### WRITTEN TASK
According to the article on Flint & Walling engines, how does the writer know the company offered 2 and 3hp horizontal engines at some point? Answer in one to three sentences.

### DOCUMENT EXTRACT
========
Way back in 2006 — volume 41, number 8, August/September issue of Gas Engine Magazine –I posted an article on Flint & Walling Engines that didn’t answer a lot of questions and may have accidentally added some confusion. Fourteen years later, I hope to rectify that issue. 

Flint & Walling is best known for its windmills and water pumps. They also offered steam and gas engines at a time before electricity was available in most areas. Engines started back in 1892 in catalog No. 27 when they first offered the Daisy Steam Engine. In catalog No. 42, dated 1901, they introduced the Charter gas engine of Sterling, Illinois. Flint & Walling specifically named the manufacturers of these engines. It seems that when they used the manufacturer’s name in their description they were not allowed to re-tag. I know of no Charter engines tagged Flint & Walling.

A close-up of a tag on a red engine

Alamo and Woodpecker engines

close-up of a red engine with a badge

Moving forward to catalog No. 54 and pamphlet No. 66, dated 1908, Flint & Walling introduces the Alamo vertical engine in 2, 3 and 6hp, also the 9, 12 and 15hp horizontal. Alamo manufactured engines for many “approved agents” where we find the name “Hoosier” as an agent. Hoosier was a trade name used by Flint & Walling. Alamo allowed agents to re-tag their engines as long as it had the horsepower and serial number that matched the number on the engine. You did not need to list the Alamo name, however, some agents did. Therefore, we find these engines tagged “Hoosier/Flint & Walling.” About 1910, Alamo apparently starts to produce smaller horizontal engines in 1-½, 2 and 3hp, and Hoosier/Flint & Walling adopts these into their line.

red engine with badge outside

The 1-½ hp was known as the “Hoosier Jr., Always ready, fast and steady,” and it runs counter-clockwise. These engines were listed until around the end of 1913. Catalog No. 77, dated 1912, offers the 3 and 6hp verticals and 5, 7, 9, 12 and 15hp horizontals. We do know at some point they offered a 2 and 3hp horizontal because we have a 2hp in our collection that I know was sold in 1911, serial No. 11618, and I have pictures of a 3hp tagged “Hoosier/Flint & Walling.” Also, in catalog No. 87, undated, they offer a 2-½, 4-½, and 6-½ hp horizontal.

A red gas engine in sunlight

Pamphlet No. 98, undated, and catalog No. 100, dated 1915, Flint & Walling introduces the Woodpecker style engine. Once again, Woodpecker manufactured engines for approved agents and they could re-tag them with their name. I found no requirements for the tag, but most have the serial number and the speed. I have seen early tags on the 1½hp that also had “Type KBB” on them, which is a model designation for Woodpecker. On our 3hp, it also has the horsepower stamped on the tag. These engines were offered in 1-½, 3, 4, 6, 8, 10, 12, 15, 20 and 25hp. The early engines were dark green, then they changed to a lighter hunter green. Green was the common color of Woodpecker; however, it has been noted by John “Woodpecker” Smith and Lawrence Fuller that Woodpecker would paint them to a requested color for agents.
========
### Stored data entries
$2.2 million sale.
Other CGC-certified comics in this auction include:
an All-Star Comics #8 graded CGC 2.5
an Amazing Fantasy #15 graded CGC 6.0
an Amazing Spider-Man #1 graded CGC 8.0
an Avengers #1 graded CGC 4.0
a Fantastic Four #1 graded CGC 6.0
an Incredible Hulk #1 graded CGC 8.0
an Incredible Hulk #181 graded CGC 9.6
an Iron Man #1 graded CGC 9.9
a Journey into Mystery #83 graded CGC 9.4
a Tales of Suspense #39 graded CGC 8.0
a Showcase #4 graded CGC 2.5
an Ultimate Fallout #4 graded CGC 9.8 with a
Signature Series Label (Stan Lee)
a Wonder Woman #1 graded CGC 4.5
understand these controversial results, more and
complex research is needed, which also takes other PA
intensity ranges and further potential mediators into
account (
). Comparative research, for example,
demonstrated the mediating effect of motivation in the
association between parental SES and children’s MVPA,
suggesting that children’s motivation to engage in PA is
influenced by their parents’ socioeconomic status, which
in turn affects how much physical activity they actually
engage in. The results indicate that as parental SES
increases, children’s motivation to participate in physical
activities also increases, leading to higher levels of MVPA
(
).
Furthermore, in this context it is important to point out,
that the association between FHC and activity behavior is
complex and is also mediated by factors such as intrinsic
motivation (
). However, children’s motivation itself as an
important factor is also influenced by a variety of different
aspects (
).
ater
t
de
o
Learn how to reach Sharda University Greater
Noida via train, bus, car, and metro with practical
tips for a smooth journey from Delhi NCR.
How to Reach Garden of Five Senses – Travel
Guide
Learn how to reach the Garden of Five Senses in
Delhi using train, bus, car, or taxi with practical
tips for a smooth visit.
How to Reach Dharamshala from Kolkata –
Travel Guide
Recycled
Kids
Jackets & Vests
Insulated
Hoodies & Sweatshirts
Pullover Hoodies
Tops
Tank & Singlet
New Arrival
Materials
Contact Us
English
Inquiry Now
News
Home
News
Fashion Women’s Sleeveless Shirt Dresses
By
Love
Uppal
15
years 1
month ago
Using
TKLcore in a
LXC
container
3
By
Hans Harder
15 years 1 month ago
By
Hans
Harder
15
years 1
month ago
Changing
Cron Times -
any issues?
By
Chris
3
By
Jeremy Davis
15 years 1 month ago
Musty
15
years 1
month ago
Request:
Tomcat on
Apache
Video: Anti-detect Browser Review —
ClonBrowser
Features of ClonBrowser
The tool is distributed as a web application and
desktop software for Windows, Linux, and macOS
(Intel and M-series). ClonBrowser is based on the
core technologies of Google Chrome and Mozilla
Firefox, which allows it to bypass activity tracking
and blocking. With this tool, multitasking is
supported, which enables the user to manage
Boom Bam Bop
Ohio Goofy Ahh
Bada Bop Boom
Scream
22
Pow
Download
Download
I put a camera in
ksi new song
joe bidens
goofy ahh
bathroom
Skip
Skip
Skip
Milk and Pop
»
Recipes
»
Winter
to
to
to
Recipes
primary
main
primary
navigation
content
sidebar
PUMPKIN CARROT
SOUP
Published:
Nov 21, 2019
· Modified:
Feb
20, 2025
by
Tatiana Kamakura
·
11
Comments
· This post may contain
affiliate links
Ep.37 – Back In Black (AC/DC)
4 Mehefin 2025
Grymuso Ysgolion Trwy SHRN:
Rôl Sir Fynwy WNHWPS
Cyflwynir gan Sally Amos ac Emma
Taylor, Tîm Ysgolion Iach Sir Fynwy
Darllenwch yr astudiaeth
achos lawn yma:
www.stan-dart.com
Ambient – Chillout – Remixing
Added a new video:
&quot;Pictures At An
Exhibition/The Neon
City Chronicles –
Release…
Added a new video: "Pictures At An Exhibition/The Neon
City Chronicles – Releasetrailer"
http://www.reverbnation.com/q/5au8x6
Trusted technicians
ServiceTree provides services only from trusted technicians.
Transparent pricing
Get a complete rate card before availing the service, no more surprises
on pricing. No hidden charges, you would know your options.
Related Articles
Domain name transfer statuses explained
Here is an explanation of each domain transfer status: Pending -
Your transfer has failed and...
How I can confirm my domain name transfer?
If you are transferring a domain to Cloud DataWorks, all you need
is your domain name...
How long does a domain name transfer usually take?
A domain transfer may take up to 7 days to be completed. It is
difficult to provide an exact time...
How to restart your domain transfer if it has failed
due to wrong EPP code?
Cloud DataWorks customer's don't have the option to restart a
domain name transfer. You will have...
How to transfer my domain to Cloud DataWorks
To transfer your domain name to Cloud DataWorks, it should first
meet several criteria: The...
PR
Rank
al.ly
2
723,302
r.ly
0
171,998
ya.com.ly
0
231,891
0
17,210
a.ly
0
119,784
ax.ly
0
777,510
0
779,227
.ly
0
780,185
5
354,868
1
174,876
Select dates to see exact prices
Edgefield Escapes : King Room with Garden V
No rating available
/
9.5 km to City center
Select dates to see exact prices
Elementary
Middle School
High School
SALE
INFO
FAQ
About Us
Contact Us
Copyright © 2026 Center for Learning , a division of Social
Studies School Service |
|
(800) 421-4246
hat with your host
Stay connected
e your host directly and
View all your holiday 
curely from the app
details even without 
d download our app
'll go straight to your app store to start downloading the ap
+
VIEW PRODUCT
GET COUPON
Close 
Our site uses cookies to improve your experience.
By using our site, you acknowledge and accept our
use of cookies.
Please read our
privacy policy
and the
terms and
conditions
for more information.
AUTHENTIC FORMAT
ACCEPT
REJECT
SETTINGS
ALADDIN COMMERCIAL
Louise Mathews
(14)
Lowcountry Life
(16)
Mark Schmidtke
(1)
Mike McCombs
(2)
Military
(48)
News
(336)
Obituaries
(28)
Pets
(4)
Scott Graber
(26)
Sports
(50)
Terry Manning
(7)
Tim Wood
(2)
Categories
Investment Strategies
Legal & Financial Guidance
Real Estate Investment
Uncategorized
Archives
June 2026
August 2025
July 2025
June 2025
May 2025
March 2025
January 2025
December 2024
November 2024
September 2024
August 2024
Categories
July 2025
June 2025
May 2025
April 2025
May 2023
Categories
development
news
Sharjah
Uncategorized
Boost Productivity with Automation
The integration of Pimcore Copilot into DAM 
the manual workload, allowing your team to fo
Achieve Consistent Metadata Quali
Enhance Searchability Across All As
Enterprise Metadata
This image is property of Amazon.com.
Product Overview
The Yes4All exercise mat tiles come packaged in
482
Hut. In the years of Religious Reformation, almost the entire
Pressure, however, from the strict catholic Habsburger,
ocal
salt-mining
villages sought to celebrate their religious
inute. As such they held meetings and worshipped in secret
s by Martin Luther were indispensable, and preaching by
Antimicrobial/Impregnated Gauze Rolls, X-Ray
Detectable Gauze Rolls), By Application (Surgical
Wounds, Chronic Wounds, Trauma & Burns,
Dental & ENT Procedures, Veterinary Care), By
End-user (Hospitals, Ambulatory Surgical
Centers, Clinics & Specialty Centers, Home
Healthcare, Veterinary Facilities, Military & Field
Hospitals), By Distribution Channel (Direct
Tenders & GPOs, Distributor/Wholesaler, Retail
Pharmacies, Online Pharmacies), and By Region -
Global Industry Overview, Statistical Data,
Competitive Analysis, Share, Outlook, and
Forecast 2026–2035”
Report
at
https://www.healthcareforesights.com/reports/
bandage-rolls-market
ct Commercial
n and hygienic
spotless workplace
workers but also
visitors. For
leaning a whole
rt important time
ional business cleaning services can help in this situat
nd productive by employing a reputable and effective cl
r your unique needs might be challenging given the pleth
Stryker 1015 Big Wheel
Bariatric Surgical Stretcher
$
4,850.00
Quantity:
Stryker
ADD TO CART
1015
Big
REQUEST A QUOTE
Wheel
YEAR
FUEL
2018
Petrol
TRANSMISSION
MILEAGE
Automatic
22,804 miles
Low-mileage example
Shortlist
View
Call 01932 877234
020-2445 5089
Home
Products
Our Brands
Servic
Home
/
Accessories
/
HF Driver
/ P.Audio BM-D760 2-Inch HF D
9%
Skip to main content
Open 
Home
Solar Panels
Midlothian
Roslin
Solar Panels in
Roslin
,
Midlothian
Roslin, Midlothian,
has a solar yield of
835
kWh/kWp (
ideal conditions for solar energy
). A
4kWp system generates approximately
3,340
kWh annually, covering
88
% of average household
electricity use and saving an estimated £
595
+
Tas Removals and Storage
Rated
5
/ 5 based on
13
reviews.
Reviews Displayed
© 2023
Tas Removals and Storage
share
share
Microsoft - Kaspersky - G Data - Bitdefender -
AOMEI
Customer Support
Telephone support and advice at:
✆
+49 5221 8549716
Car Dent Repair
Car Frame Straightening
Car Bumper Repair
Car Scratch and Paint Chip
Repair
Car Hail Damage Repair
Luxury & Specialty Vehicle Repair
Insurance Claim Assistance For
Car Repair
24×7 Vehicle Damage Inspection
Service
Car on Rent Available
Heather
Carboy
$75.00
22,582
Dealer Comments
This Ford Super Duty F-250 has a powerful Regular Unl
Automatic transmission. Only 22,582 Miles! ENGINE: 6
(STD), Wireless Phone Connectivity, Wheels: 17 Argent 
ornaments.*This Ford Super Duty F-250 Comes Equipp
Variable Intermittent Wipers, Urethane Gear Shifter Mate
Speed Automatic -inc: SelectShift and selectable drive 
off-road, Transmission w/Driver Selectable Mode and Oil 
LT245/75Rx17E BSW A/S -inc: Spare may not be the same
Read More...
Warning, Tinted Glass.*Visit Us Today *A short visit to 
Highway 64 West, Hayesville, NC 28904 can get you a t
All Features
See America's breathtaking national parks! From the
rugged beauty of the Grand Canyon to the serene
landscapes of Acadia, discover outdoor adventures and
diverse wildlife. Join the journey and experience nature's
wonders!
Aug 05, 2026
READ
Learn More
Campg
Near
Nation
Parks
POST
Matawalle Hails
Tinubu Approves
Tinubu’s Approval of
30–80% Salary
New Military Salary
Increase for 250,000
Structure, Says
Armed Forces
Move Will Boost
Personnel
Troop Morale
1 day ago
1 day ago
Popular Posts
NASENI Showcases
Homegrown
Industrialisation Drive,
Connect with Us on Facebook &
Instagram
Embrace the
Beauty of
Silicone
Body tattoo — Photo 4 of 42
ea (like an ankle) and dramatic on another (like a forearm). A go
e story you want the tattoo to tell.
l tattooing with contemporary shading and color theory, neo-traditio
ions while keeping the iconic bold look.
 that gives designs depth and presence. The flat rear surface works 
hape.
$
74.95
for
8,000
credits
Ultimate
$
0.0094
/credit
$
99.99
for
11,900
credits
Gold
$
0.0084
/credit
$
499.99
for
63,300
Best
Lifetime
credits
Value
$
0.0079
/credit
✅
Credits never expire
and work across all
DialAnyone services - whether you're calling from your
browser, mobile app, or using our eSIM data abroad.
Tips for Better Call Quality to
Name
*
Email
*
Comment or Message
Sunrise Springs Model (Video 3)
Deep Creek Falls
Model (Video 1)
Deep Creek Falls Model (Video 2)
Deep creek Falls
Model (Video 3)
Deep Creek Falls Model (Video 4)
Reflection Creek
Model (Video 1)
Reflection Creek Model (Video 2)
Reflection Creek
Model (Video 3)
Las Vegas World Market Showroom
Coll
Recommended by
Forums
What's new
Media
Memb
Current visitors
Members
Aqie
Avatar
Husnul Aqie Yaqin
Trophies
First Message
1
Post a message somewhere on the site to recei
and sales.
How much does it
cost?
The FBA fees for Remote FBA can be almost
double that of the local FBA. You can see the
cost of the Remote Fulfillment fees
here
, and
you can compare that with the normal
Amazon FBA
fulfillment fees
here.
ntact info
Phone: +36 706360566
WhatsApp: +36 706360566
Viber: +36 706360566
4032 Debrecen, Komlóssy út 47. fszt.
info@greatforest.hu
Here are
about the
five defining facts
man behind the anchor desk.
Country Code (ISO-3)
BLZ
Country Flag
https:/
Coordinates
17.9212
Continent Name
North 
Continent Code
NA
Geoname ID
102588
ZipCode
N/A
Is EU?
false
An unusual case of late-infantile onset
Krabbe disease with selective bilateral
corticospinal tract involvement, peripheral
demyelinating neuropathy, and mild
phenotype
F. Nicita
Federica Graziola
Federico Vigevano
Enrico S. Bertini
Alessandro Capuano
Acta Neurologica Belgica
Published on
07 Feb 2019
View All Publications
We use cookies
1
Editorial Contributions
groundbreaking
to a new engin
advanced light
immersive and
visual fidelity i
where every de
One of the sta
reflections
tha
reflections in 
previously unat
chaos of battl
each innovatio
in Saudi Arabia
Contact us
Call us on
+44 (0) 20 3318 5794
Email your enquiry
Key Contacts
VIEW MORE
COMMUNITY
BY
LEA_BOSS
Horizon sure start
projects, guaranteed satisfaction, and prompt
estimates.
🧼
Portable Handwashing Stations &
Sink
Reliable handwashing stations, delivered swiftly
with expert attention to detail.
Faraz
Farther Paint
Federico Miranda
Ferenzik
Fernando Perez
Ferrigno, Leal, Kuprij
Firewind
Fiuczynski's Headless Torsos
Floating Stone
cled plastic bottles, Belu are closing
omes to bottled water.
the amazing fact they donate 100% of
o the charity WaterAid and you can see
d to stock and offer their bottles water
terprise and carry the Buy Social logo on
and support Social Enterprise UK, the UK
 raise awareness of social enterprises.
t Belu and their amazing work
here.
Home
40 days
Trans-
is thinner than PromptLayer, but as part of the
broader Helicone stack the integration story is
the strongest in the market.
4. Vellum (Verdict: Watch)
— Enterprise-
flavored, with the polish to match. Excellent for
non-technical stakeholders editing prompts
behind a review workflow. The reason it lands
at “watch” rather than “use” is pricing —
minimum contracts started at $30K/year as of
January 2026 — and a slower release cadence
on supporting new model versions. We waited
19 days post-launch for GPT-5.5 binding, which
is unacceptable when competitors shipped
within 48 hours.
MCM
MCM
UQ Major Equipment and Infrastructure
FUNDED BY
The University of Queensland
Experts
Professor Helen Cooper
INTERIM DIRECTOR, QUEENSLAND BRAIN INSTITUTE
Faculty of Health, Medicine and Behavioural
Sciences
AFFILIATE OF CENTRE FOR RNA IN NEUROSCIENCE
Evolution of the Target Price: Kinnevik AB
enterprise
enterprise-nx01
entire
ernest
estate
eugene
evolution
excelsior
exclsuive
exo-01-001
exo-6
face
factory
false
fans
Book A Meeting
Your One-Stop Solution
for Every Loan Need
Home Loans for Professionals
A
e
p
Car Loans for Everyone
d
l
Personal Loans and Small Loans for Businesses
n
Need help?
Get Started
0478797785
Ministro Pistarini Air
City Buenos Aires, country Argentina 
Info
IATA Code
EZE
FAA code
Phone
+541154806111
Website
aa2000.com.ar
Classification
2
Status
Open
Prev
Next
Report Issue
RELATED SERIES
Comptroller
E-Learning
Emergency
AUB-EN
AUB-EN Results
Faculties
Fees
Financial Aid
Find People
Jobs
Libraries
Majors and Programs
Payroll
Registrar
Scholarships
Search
========
### RESPONSE TO THIS EXERCISE
The writer's collection includes a 2hp engine, serial No. 11618, known to have been sold in 1911. The writer also has pictures of a 3hp engine tagged "Hoosier/Flint & Walling."